- [PROBLEM]: Check every line of the data for the word "receiver", and copy those that have it.

Source records:
^^^^

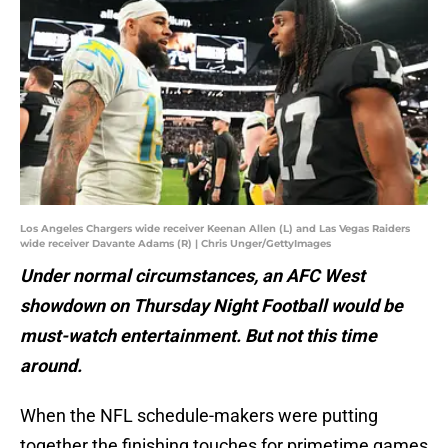
Los Angeles Chargers wide receiver Keenan Allen (L) and Las Vegas Raiders
wide receiver Davante Adams (R) | Chris Unger/GettyImages
Under normal circumstances, an AFC West
showdown on Thursday Night Football would be
must-watch entertainment. But not this time
around.
When the NFL schedule-makers were putting
together the finishing touches for primetime games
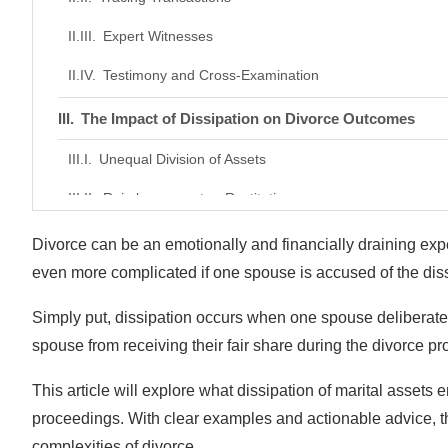
Expert Witnesses
Testimony and Cross-Examination
The Impact of Dissipation on Divorce Outcomes
Unequal Division of Assets
Reimbursement or Restitution
Impact on Spousal Support
Divorce can be an emotionally and financially draining expe
even more complicated if one spouse is accused of the diss
Damage to Credibility
Simply put, dissipation occurs when one spouse deliberately
How to Protect Yourself From Dissipation
spouse from receiving their fair share during the divorce p
Document Everything
This article will explore what dissipation of marital assets
Freeze Joint Accounts
proceedings. With clear examples and actionable advice, th
Consult a Lawyer
complexities of divorce.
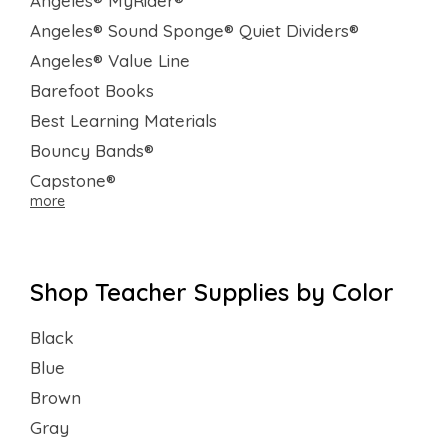
Angeles® MyRider®
Angeles® Sound Sponge® Quiet Dividers®
Angeles® Value Line
Barefoot Books
Best Learning Materials
Bouncy Bands®
Capstone®
more
Shop Teacher Supplies by Color
Black
Blue
Brown
Gray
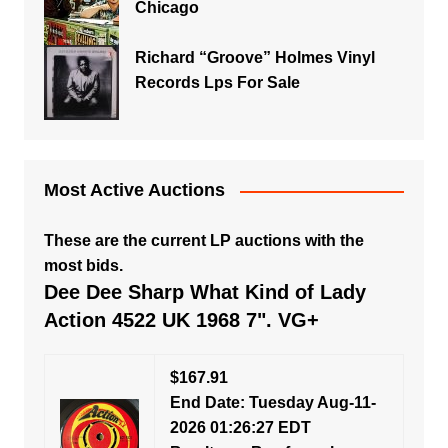
Chicago
Richard “Groove” Holmes Vinyl
Records Lps For Sale
Most Active Auctions
These are the current LP auctions with the
most bids.
Dee Dee Sharp What Kind of Lady
Action 4522 UK 1968 7". VG+
$167.91
End Date: Tuesday Aug-11-
2026 01:26:27 EDT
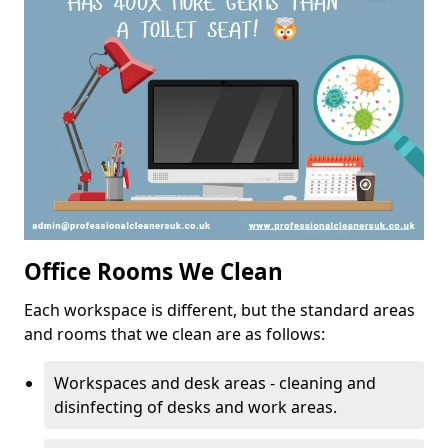
Office Rooms We Clean
Each workspace is different, but the standard areas
and rooms that we clean are as follows:
Workspaces and desk areas - cleaning and
disinfecting of desks and work areas.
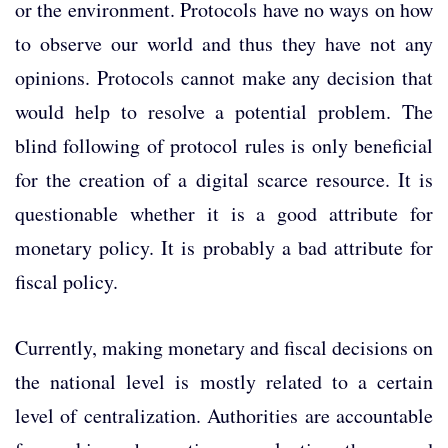
or the environment. Protocols have no ways on how
to observe our world and thus they have not any
opinions. Protocols cannot make any decision that
would help to resolve a potential problem. The
blind following of protocol rules is only beneficial
for the creation of a digital scarce resource. It is
questionable whether it is a good attribute for
monetary policy. It is probably a bad attribute for
fiscal policy.
Currently, making monetary and fiscal decisions on
the national level is mostly related to a certain
level of centralization. Authorities are accountable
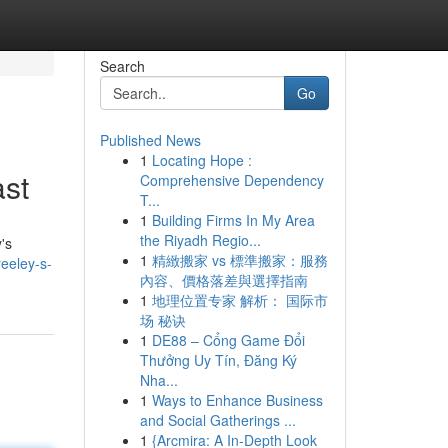
Search
Go
Published News
1
Locating Hope :
ast
Comprehensive Dependency
T...
1
Building Firms In My Area
the Riyadh Regio...
's
1
精緻搬家 vs 標準搬家：服務
reeley-s-
內容、價格落差與選擇指南
1
地理位置专家 解析： 国际市
场 秘诀
1
DE88 – Cổng Game Đổi
Thưởng Uy Tín, Đăng Ký
Nha...
1
Ways to Enhance Business
and Social Gatherings ...
1
{Arcmira: A In-Depth Look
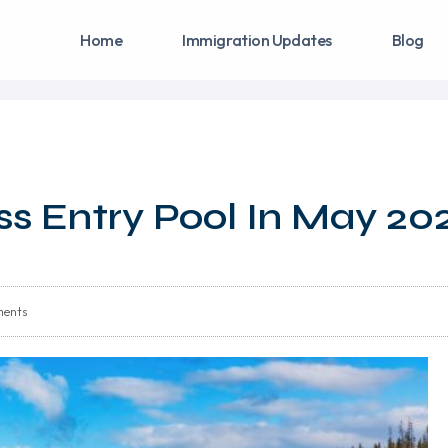
Home
Immigration Updates
Blog
ss Entry Pool In May 20
ents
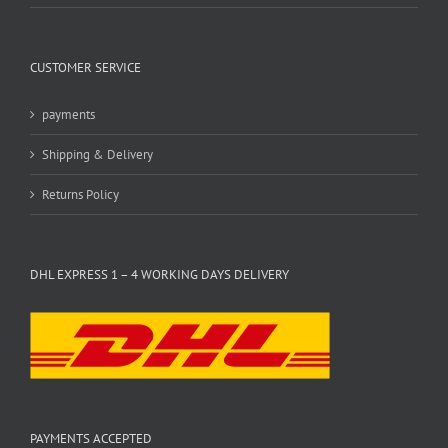
CUSTOMER SERVICE
payments
Shipping & Delivery
Returns Policy
DHL EXPRESS 1 – 4 WORKING DAYS DELIVERY
PAYMENTS ACCEPTED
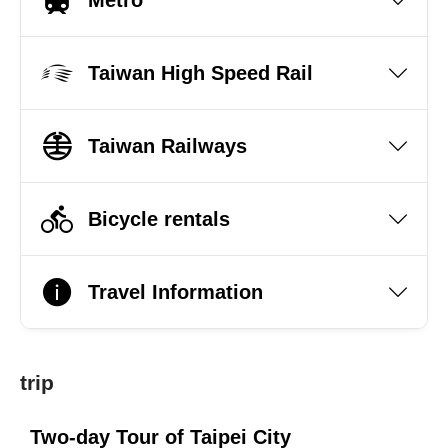
Taiwan High Speed Rail
Taiwan Railways
Bicycle rentals
Travel Information
trip
Two-day Tour of Taipei City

^^^^

- [EXERCISE ANSWER]:
Los Angeles Chargers wide receiver Keenan Allen (L) and Las Vegas Raiders
wide receiver Davante Adams (R) | Chris Unger/GettyImages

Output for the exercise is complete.